• [What is needed]:
Reproduce all of the data below line for line, keeping every character, space, and line break unchanged.

• [Entries provided]:
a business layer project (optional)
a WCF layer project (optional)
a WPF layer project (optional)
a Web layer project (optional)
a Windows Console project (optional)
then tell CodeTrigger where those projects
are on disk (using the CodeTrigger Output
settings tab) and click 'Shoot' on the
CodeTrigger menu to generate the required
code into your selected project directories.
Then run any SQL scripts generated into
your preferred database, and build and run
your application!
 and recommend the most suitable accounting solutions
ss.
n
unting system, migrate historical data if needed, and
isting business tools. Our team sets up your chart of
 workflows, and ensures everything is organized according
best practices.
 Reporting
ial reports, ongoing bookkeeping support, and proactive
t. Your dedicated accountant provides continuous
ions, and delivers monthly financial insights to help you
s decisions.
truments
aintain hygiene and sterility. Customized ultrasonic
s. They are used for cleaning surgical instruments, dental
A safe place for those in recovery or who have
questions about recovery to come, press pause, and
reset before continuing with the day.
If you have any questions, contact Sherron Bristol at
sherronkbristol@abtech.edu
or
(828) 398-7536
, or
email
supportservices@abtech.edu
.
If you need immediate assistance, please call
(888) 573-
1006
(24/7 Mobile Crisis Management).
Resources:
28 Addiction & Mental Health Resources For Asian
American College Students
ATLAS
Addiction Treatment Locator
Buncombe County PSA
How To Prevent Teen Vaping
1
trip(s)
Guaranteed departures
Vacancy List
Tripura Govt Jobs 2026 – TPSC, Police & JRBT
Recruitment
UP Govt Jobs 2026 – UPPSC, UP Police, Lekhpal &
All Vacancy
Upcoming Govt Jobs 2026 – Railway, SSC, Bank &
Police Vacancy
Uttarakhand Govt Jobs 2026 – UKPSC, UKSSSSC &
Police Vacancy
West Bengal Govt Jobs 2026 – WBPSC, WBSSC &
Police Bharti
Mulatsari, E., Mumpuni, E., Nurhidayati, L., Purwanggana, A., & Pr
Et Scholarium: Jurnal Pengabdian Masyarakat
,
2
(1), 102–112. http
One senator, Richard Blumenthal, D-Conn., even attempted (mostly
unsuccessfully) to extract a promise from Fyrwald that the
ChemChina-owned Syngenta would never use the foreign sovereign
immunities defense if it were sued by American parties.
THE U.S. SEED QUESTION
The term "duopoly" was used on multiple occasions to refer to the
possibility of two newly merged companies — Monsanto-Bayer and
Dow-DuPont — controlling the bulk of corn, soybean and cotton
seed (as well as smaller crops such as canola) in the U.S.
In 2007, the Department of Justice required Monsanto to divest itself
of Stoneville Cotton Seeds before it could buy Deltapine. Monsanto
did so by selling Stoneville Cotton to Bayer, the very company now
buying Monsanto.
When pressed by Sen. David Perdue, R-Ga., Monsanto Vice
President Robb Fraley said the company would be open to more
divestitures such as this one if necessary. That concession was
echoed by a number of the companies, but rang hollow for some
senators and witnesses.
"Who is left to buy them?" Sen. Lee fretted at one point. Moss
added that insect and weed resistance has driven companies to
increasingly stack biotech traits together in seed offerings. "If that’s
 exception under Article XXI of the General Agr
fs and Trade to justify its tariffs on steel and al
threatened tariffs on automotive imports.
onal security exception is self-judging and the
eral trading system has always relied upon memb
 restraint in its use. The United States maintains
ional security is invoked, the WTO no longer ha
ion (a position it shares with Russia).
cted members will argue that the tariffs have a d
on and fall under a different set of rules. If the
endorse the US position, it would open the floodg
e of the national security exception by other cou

• [Expected output]:
a business layer project (optional)
a WCF layer project (optional)
a WPF layer project (optional)
a Web layer project (optional)
a Windows Console project (optional)
then tell CodeTrigger where those projects
are on disk (using the CodeTrigger Output
settings tab) and click 'Shoot' on the
CodeTrigger menu to generate the required
code into your selected project directories.
Then run any SQL scripts generated into
your preferred database, and build and run
your application!
 and recommend the most suitable accounting solutions
ss.
n
unting system, migrate historical data if needed, and
isting business tools. Our team sets up your chart of
 workflows, and ensures everything is organized according
best practices.
 Reporting
ial reports, ongoing bookkeeping support, and proactive
t. Your dedicated accountant provides continuous
ions, and delivers monthly financial insights to help you
s decisions.
truments
aintain hygiene and sterility. Customized ultrasonic
s. They are used for cleaning surgical instruments, dental
A safe place for those in recovery or who have
questions about recovery to come, press pause, and
reset before continuing with the day.
If you have any questions, contact Sherron Bristol at
sherronkbristol@abtech.edu
or
(828) 398-7536
, or
email
supportservices@abtech.edu
.
If you need immediate assistance, please call
(888) 573-
1006
(24/7 Mobile Crisis Management).
Resources:
28 Addiction & Mental Health Resources For Asian
American College Students
ATLAS
Addiction Treatment Locator
Buncombe County PSA
How To Prevent Teen Vaping
1
trip(s)
Guaranteed departures
Vacancy List
Tripura Govt Jobs 2026 – TPSC, Police & JRBT
Recruitment
UP Govt Jobs 2026 – UPPSC, UP Police, Lekhpal &
All Vacancy
Upcoming Govt Jobs 2026 – Railway, SSC, Bank &
Police Vacancy
Uttarakhand Govt Jobs 2026 – UKPSC, UKSSSSC &
Police Vacancy
West Bengal Govt Jobs 2026 – WBPSC, WBSSC &
Police Bharti
Mulatsari, E., Mumpuni, E., Nurhidayati, L., Purwanggana, A., & Pr
Et Scholarium: Jurnal Pengabdian Masyarakat
,
2
(1), 102–112. http
One senator, Richard Blumenthal, D-Conn., even attempted (mostly
unsuccessfully) to extract a promise from Fyrwald that the
ChemChina-owned Syngenta would never use the foreign sovereign
immunities defense if it were sued by American parties.
THE U.S. SEED QUESTION
The term "duopoly" was used on multiple occasions to refer to the
possibility of two newly merged companies — Monsanto-Bayer and
Dow-DuPont — controlling the bulk of corn, soybean and cotton
seed (as well as smaller crops such as canola) in the U.S.
In 2007, the Department of Justice required Monsanto to divest itself
of Stoneville Cotton Seeds before it could buy Deltapine. Monsanto
did so by selling Stoneville Cotton to Bayer, the very company now
buying Monsanto.
When pressed by Sen. David Perdue, R-Ga., Monsanto Vice
President Robb Fraley said the company would be open to more
divestitures such as this one if necessary. That concession was
echoed by a number of the companies, but rang hollow for some
senators and witnesses.
"Who is left to buy them?" Sen. Lee fretted at one point. Moss
added that insect and weed resistance has driven companies to
increasingly stack biotech traits together in seed offerings. "If that’s
 exception under Article XXI of the General Agr
fs and Trade to justify its tariffs on steel and al
threatened tariffs on automotive imports.
onal security exception is self-judging and the
eral trading system has always relied upon memb
 restraint in its use. The United States maintains
ional security is invoked, the WTO no longer ha
ion (a position it shares with Russia).
cted members will argue that the tariffs have a d
on and fall under a different set of rules. If the
endorse the US position, it would open the floodg
e of the national security exception by other cou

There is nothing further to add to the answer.